Record set »
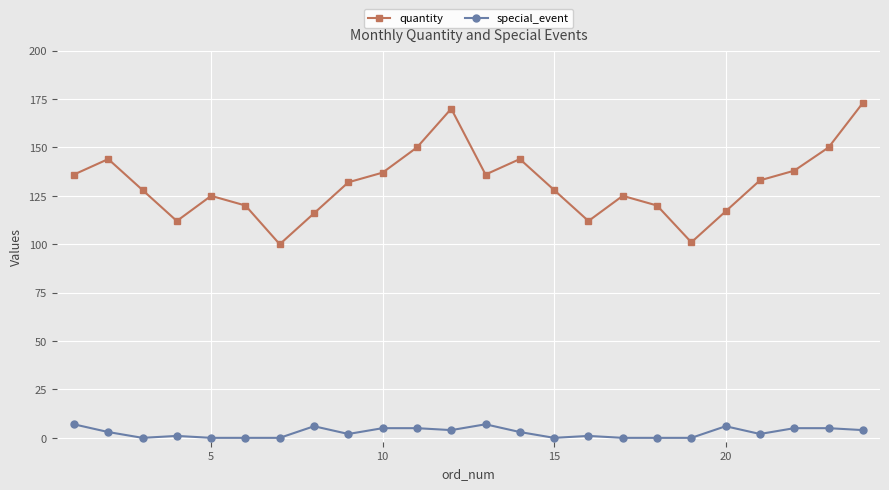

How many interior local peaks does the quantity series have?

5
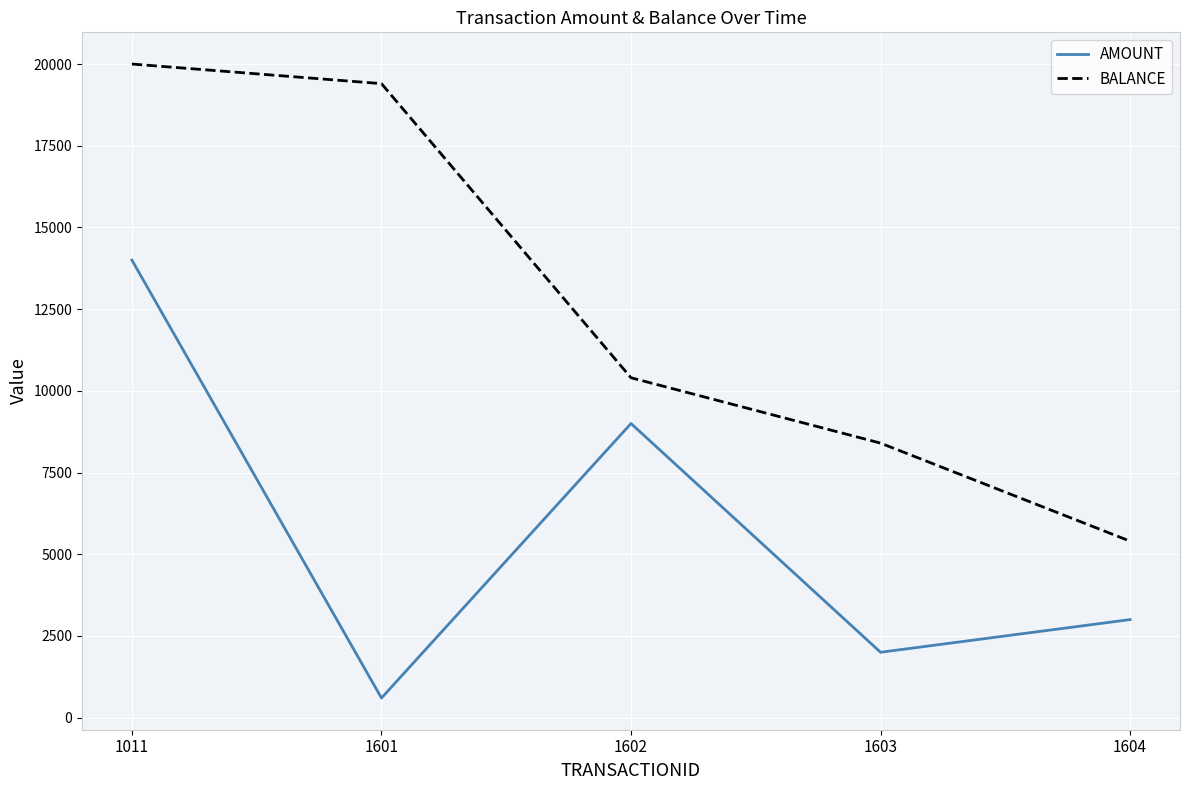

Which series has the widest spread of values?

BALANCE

* * *

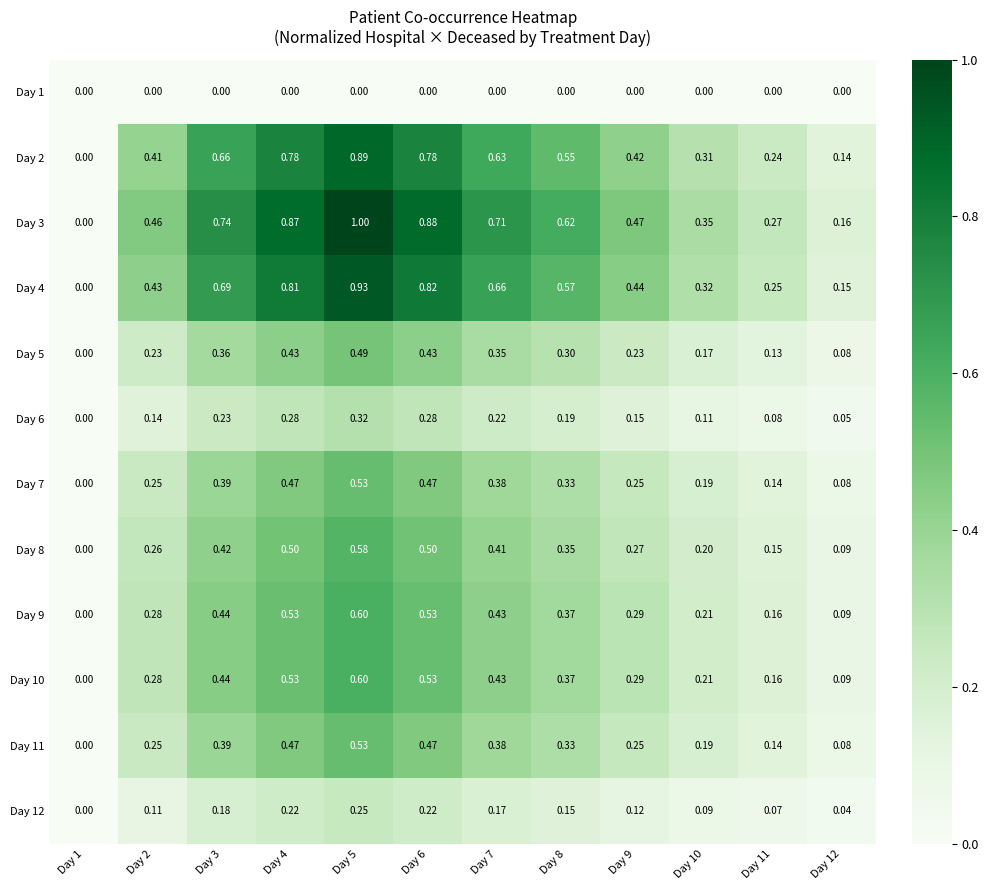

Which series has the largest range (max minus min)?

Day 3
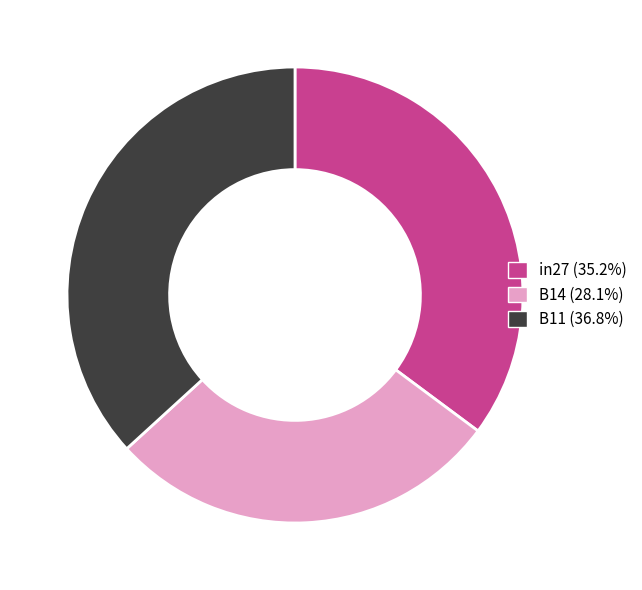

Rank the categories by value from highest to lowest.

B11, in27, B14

Task goal » Rewrite the items from the line containing "How many interior" through the line containing "Which series has the widest spread of values?", inclusive, as a JSON list of strings with one string per line, omitting blank lines and leaving out the pictures.

Response to this task »
[
  "How many interior local peaks does the quantity series have?",
  "5",
  "Which series has the widest spread of values?"
]